碓氷 それでも母の怒りは収まらないので反省文も書いて渡したんですけど、そのたびに「お前の反省文は兄よりも甘い」とか言われて破棄されます。母は兄には甘くて、私には冷たく当たってきたんです。きっと兄は母似で、私が父似だからだと思います。

写真はイメージです ©AFLO

――家庭内でも差別があったんですね。

碓氷 兄も管理はされていました。兄は中学受験でそれなりにいい学校に合格したのですが、とにかく英語ができず母は成績を気にしていました。有名私立大学を受験するも敢え無く浪人し、その間も遊びまくっていました。

 最終的には一浪の末に某有名大学へ進学しました。私はそれまで兄について遊び人としか思っていなかったのですが、この時の泣きそうなくらいホッとした表情は印象的でした。対照的に母は何の感慨もなさそうな無表情で、兄にもう期待しなくなっていたのだと思います。

――お兄さんも管理されていたんですね。

碓氷 兄もよく母に謝らされていて、誠意を示すために土下座したことも何度もあったようです。それを横で見ていた私も土下座したことがあるんですが、どんなに必死に謝っても、母は棒読みの声で「お前からは謝罪の気持ちが読み取れない」と言うだけ。顔は見ていませんが、おそらく無表情で言っていたんだと思います。
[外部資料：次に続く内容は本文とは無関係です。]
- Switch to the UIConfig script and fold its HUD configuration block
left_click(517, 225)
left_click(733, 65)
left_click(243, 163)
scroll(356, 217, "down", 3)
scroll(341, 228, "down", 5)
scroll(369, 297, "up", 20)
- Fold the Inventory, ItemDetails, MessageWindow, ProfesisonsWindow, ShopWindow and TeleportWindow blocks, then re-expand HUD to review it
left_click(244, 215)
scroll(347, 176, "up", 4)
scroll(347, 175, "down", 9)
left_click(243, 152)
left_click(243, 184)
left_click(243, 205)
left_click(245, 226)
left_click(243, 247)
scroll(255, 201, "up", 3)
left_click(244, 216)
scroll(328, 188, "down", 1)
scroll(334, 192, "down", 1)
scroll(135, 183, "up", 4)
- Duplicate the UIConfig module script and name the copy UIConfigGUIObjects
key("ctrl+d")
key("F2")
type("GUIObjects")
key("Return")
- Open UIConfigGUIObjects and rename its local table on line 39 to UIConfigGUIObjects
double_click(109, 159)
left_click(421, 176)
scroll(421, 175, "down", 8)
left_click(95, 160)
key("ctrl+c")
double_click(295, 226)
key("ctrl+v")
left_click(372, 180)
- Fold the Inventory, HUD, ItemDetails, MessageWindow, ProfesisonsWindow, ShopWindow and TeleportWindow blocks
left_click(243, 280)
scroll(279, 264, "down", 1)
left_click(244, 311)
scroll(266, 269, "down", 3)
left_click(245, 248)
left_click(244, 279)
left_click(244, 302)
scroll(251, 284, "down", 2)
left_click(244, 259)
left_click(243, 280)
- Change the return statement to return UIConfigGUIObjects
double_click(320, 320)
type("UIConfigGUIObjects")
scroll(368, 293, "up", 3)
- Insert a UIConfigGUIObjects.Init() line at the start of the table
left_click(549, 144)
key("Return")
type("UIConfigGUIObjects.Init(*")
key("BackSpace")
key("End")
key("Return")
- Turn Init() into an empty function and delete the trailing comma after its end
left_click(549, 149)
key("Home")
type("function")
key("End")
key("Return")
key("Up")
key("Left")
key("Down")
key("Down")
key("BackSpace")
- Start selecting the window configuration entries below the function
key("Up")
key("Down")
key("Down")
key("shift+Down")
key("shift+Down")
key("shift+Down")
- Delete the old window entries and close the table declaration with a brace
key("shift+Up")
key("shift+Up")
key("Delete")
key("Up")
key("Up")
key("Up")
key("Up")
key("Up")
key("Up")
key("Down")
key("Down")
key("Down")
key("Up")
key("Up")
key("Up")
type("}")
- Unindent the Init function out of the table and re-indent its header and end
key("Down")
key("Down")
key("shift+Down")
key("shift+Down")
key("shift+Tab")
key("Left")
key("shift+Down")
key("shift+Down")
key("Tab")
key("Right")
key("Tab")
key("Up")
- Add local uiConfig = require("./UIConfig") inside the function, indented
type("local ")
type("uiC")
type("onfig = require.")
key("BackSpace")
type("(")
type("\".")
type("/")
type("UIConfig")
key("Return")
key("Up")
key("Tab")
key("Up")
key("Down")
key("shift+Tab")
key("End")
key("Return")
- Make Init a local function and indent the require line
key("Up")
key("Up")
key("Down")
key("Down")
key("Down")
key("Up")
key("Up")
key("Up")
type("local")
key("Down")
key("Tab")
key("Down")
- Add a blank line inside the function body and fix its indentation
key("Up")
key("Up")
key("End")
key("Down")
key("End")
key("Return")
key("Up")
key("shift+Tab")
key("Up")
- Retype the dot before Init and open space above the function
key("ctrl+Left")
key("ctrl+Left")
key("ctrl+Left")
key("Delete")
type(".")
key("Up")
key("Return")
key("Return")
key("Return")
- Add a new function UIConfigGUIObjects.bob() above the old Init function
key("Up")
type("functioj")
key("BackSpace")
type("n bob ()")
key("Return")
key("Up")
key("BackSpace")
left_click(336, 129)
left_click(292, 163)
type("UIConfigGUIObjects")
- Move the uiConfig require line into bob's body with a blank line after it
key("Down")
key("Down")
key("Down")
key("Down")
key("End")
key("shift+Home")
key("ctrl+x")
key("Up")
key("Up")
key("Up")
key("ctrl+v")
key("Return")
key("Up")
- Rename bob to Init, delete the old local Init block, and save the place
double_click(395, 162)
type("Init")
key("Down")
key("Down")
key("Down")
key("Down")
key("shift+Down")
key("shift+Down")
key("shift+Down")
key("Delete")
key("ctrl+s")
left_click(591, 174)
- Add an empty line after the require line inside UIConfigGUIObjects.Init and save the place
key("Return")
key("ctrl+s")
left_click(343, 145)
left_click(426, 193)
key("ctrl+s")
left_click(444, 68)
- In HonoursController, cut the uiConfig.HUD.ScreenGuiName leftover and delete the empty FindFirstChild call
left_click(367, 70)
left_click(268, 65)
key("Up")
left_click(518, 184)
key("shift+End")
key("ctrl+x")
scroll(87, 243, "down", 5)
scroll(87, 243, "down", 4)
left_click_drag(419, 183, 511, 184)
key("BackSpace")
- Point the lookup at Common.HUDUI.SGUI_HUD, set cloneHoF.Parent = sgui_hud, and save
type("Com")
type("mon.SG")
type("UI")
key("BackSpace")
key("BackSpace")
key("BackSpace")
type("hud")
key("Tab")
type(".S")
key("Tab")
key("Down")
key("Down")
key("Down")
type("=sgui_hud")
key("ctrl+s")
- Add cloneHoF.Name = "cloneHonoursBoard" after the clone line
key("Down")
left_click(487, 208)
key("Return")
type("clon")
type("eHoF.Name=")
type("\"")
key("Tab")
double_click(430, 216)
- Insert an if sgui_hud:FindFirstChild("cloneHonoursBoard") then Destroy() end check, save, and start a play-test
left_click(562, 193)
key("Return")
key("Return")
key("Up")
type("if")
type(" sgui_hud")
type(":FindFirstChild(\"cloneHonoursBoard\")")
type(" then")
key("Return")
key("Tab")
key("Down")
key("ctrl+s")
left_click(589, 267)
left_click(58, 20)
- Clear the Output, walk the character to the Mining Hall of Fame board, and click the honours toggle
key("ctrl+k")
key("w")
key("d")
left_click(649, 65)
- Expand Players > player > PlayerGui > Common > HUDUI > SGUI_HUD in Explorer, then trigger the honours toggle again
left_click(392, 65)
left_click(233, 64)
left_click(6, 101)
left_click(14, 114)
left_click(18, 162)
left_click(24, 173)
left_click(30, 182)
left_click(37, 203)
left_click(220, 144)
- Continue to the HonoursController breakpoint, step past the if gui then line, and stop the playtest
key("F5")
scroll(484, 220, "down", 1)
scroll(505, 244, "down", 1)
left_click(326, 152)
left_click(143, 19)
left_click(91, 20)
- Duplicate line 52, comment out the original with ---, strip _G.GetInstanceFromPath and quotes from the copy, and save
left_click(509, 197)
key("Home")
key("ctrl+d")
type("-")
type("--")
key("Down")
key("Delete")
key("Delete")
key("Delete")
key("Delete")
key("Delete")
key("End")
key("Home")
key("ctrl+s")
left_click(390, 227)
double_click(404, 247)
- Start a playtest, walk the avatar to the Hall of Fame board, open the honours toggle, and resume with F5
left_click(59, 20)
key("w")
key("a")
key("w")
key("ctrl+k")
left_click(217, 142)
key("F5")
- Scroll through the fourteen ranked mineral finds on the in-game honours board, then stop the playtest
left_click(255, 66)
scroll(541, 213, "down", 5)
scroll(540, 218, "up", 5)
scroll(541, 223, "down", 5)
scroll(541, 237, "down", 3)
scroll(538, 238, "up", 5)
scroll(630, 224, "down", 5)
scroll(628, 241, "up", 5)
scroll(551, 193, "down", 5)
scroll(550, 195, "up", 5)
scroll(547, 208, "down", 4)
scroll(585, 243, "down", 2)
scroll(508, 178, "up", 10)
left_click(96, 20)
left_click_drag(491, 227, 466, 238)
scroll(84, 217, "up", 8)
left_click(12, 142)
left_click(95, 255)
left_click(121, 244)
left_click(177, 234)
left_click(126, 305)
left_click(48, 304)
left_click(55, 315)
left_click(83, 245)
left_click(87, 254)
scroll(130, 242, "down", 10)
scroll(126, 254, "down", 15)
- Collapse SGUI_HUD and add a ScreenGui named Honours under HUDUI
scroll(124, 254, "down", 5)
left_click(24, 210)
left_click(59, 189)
――謝っても無駄な気もしますが、無視したりはできないんですか?

碓氷 もちろん考えたこともあります。謝っても許してくれないならと、敢えて何もせず母親の出方をうかがってみたら、今度は「お前はなんで謝れないんだ」ってキレてくるんです。そういうことが重なるたびに、ひたすら謝罪のレパートリーだけが増えていきました。

次の記事に続く 「さぼってるんじゃないのかテメェ!」とキレて娘に包丁を向け、スマホの電源を入れただけで即鬼LINE…東大女子を苦しめた母親の“苛烈すぎる監視体制”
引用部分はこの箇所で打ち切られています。